Prove that $\ln(x)$ is not uniformly continuous on $(0, \infty)$

Question

Prove that $\ln(x)$ is not uniformly continuous on $(0, \infty)$

I have written a proof of this but I am not sure whether or not it's formally correct.

Assume that this function is uniformly continuous. Let's put $\epsilon = 1$. Now, choose $x$ and $y$ so, that $|x-y| < \delta$. Now, set $x= \delta$ and $y = \frac{\delta}{1000}$. Now, by definition of uniform continuity: $$|\ln(x) - \ln(y)| < 1 \iff |\ln(\frac{x}{y})| < 1 \iff \ln(1000) < 1$$ Contradiction.

Could you tell me whether the method I used is correct?

Answer 1

You're not quite there yet, be a bit more precise:

Suppose $f(x) = \ln(x)$ is uniformly continuous. Then, taking $\varepsilon=1$ there must be some $\delta > 0$ such that

$$\forall x,y \in (0,\infty): |x-y| < \delta \rightarrow |f(x) - f(y)| = |\ln(\frac{x}{y})| < 1$$

Then define $x = \delta>0$ and $y = \frac{\delta}{100}>0$ and note that this obeys $|x-y| = \delta\frac{99}{100} < \delta$ while $\frac{x}{y} = \frac{\delta}{\frac{\delta}{100}} = 100$ and $\ln(100)> 1$ contradiction, so no such $\delta$ can exist.

Answer 2

With $x_n=\frac {2}{n} $ and $y_n=\frac {1}{n} $, we have

$$\lim_{n\to+\infty}(x_n-y_n)=0$$ but $$\lim_{n\to+\infty}(\ln (x_n)-\ln (y_n))=\ln (2)\ne 0$$ thus $x\mapsto \ln (x) $ is not uniformly continuous at $(0,+\infty) $.

Answer 3

Your proof is correct but could be improved. What about the following changes? Assume that this function is uniformly continuous.
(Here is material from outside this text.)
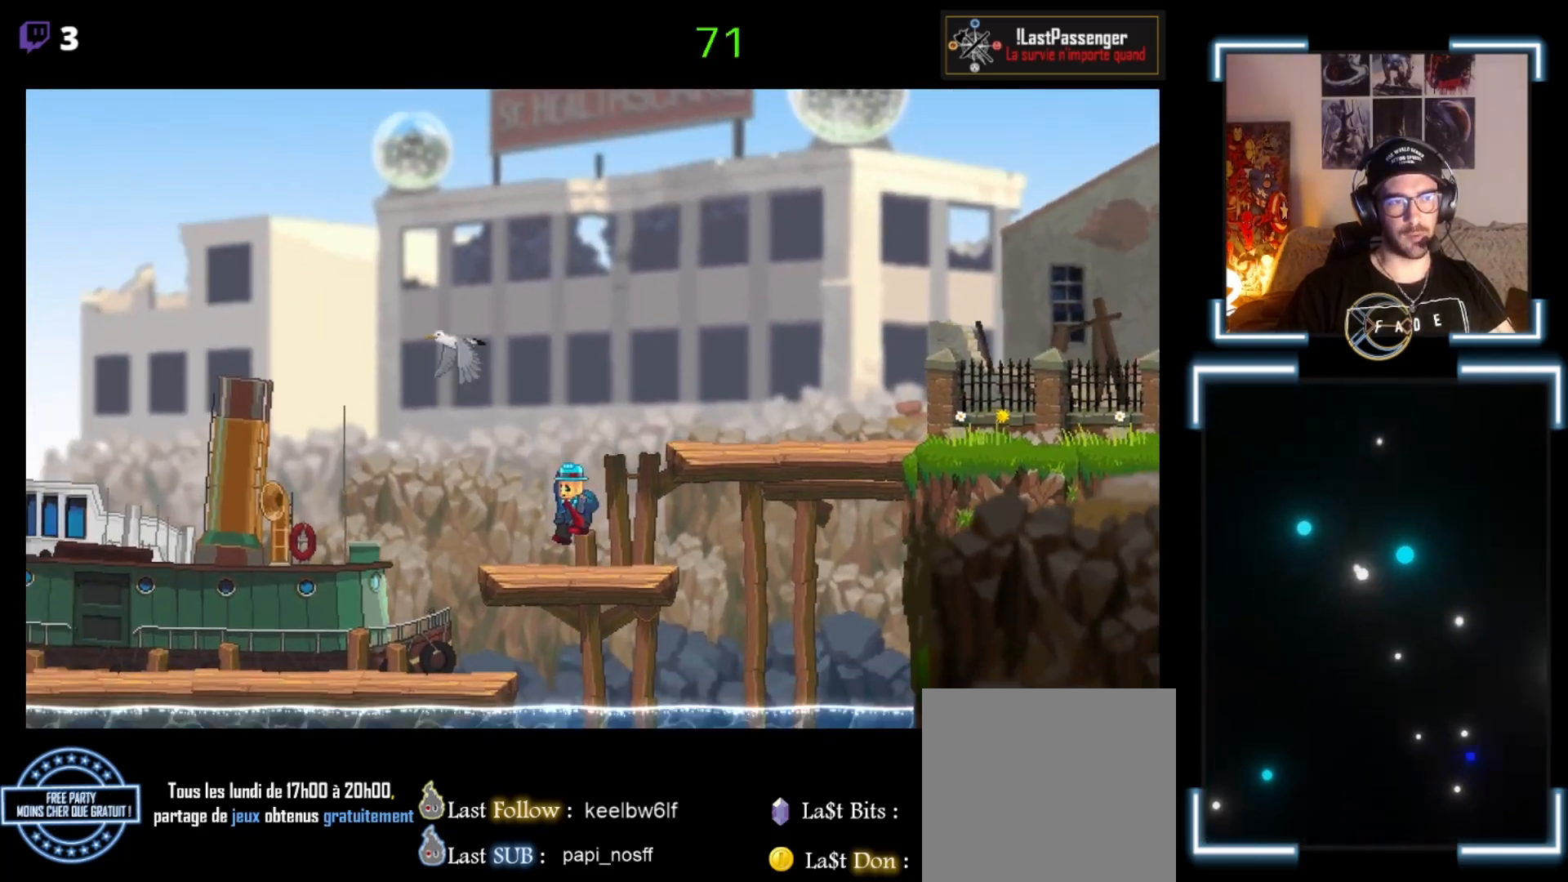
{"buttons": ["X"], "left_stick": "left", "events": [[133, "left_stick", "left"], [233, "A", "down"], [500, "A", "up"]]}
Let's put $ϵ=1$. For a given $ \delta >0$, set $x=δ$ and $y=δ/1000$. Now $|\ln(x)−\ln(y)|=|\ln(x/y)|=\ln(1000)>1$.

Answer 4

Another attempt;

Let $\epsilon=1$ be given.

Assume there is a $\delta >0$ such that

$ |x-y| \lt \delta$, with $ x,y \in (0,\infty)$, implies

$|f(x)-f(y) |\lt 1$.

Choose $x_n = e^{-n}$, $n\in \mathbb{N}$.
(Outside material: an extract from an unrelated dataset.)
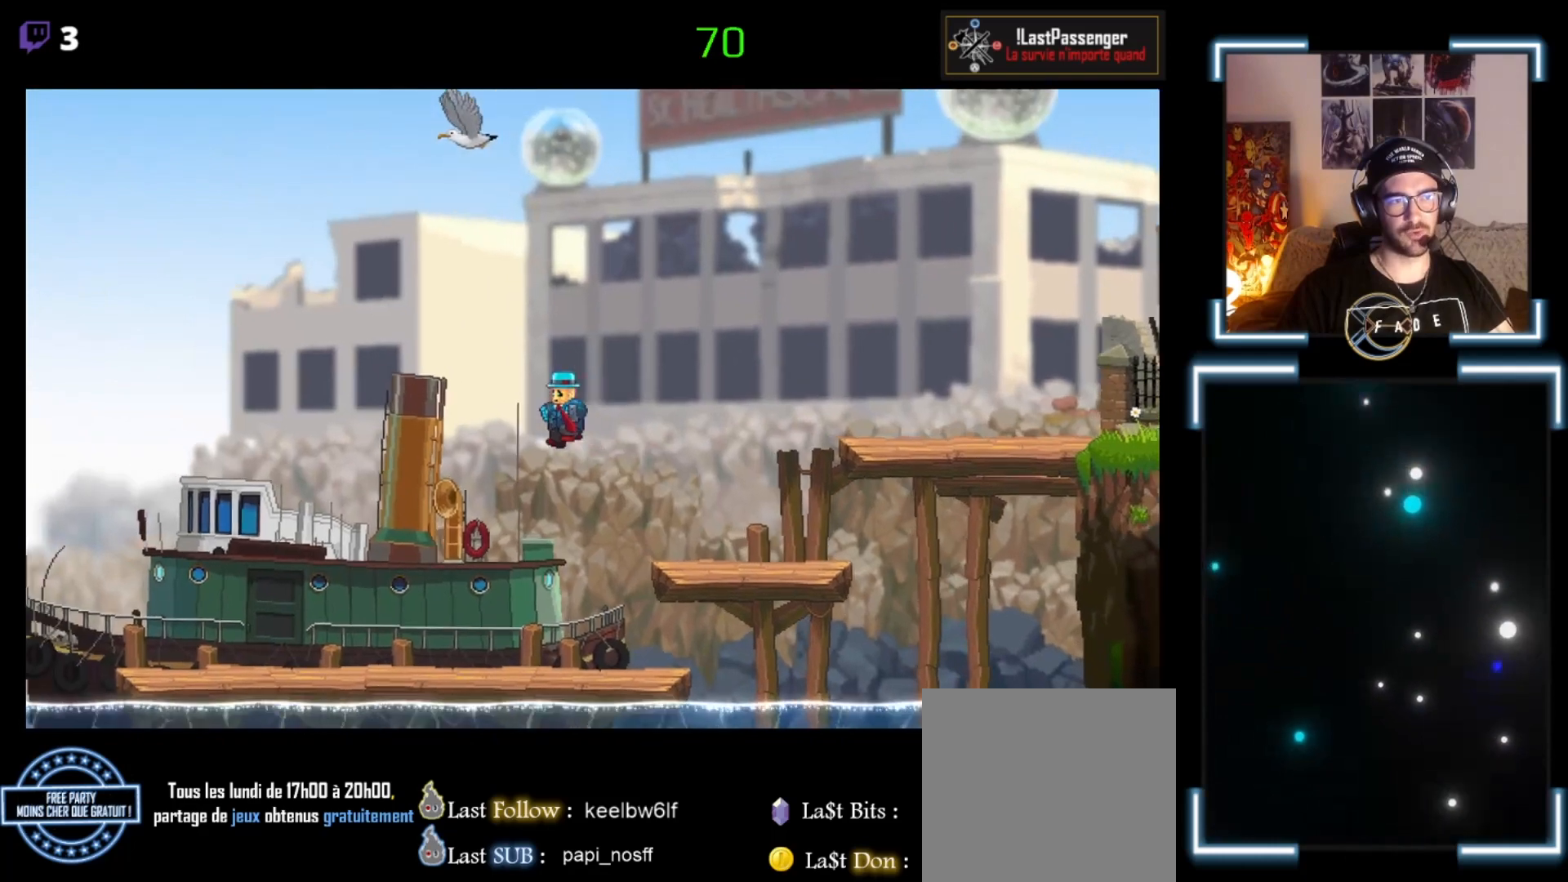
{"buttons": ["X"], "left_stick": "left", "events": []}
$ \lim_{n \rightarrow \infty}x_n=0$.

Hence $x_n$ is a Cauchy sequence:

For $\delta $ there is a $m_0$, such that for $n,m \gt n_0$

$|x_n-x_m| \lt \delta.$

Choose $m=m_0$, and consider:

$|\log x_n - \log x_{m_0}| = $

$|-n +m_0| \lt 1.$

Choose n large enough to get a contradiction.